Available records: Begin
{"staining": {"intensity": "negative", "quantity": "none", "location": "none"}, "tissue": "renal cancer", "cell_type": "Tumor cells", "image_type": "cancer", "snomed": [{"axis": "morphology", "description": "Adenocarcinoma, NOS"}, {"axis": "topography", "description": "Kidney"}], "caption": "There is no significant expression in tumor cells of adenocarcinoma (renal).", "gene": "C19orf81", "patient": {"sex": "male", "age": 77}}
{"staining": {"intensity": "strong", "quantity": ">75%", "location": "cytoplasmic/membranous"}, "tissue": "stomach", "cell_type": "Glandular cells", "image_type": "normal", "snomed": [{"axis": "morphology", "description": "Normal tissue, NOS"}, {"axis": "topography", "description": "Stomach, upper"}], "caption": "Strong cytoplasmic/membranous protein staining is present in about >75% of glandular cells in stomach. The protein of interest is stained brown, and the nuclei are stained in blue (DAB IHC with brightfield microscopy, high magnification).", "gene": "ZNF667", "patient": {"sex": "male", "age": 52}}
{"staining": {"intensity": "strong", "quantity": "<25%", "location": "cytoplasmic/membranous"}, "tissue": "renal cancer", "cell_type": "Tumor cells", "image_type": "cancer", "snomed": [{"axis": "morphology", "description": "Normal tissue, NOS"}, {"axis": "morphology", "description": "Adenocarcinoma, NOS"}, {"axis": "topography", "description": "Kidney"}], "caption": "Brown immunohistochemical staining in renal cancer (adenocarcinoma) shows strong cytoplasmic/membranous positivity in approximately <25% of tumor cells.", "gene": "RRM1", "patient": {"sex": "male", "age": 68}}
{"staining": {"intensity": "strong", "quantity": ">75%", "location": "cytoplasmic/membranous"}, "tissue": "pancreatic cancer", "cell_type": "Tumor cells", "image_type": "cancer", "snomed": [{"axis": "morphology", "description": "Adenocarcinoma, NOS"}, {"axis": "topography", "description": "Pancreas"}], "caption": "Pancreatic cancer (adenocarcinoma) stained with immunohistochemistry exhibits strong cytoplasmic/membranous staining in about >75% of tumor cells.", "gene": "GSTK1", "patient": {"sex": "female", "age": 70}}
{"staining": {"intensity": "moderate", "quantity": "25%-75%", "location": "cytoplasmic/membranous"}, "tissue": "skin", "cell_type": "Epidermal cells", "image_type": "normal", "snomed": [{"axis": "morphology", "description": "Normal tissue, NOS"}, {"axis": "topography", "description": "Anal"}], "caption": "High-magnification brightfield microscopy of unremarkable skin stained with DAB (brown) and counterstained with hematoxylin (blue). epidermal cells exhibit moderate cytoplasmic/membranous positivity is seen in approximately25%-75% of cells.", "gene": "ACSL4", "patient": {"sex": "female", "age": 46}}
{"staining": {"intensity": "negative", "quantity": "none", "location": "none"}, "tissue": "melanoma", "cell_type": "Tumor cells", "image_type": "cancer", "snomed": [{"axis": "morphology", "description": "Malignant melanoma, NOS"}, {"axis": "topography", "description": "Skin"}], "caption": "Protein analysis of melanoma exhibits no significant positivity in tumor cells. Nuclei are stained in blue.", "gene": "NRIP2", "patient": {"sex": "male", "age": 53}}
Available records: End
**Problem description:** After reading the entries, reproduce every one of them exactly.

**Written reply:**
{"staining": {"intensity": "negative", "quantity": "none", "location": "none"}, "tissue": "renal cancer", "cell_type": "Tumor cells", "image_type": "cancer", "snomed": [{"axis": "morphology", "description": "Adenocarcinoma, NOS"}, {"axis": "topography", "description": "Kidney"}], "caption": "There is no significant expression in tumor cells of adenocarcinoma (renal).", "gene": "C19orf81", "patient": {"sex": "male", "age": 77}}
{"staining": {"intensity": "strong", "quantity": ">75%", "location": "cytoplasmic/membranous"}, "tissue": "stomach", "cell_type": "Glandular cells", "image_type": "normal", "snomed": [{"axis": "morphology", "description": "Normal tissue, NOS"}, {"axis": "topography", "description": "Stomach, upper"}], "caption": "Strong cytoplasmic/membranous protein staining is present in about >75% of glandular cells in stomach. The protein of interest is stained brown, and the nuclei are stained in blue (DAB IHC with brightfield microscopy, high magnification).", "gene": "ZNF667", "patient": {"sex": "male", "age": 52}}
{"staining": {"intensity": "strong", "quantity": "<25%", "location": "cytoplasmic/membranous"}, "tissue": "renal cancer", "cell_type": "Tumor cells", "image_type": "cancer", "snomed": [{"axis": "morphology", "description": "Normal tissue, NOS"}, {"axis": "morphology", "description": "Adenocarcinoma, NOS"}, {"axis": "topography", "description": "Kidney"}], "caption": "Brown immunohistochemical staining in renal cancer (adenocarcinoma) shows strong cytoplasmic/membranous positivity in approximately <25% of tumor cells.", "gene": "RRM1", "patient": {"sex": "male", "age": 68}}
{"staining": {"intensity": "strong", "quantity": ">75%", "location": "cytoplasmic/membranous"}, "tissue": "pancreatic cancer", "cell_type": "Tumor cells", "image_type": "cancer", "snomed": [{"axis": "morphology", "description": "Adenocarcinoma, NOS"}, {"axis": "topography", "description": "Pancreas"}], "caption": "Pancreatic cancer (adenocarcinoma) stained with immunohistochemistry exhibits strong cytoplasmic/membranous staining in about >75% of tumor cells.", "gene": "GSTK1", "patient": {"sex": "female", "age": 70}}
{"staining": {"intensity": "moderate", "quantity": "25%-75%", "location": "cytoplasmic/membranous"}, "tissue": "skin", "cell_type": "Epidermal cells", "image_type": "normal", "snomed": [{"axis": "morphology", "description": "Normal tissue, NOS"}, {"axis": "topography", "description": "Anal"}], "caption": "High-magnification brightfield microscopy of unremarkable skin stained with DAB (brown) and counterstained with hematoxylin (blue). epidermal cells exhibit moderate cytoplasmic/membranous positivity is seen in approximately25%-75% of cells.", "gene": "ACSL4", "patient": {"sex": "female", "age": 46}}
{"staining": {"intensity": "negative", "quantity": "none", "location": "none"}, "tissue": "melanoma", "cell_type": "Tumor cells", "image_type": "cancer", "snomed": [{"axis": "morphology", "description": "Malignant melanoma, NOS"}, {"axis": "topography", "description": "Skin"}], "caption": "Protein analysis of melanoma exhibits no significant positivity in tumor cells. Nuclei are stained in blue.", "gene": "NRIP2", "patient": {"sex": "male", "age": 53}}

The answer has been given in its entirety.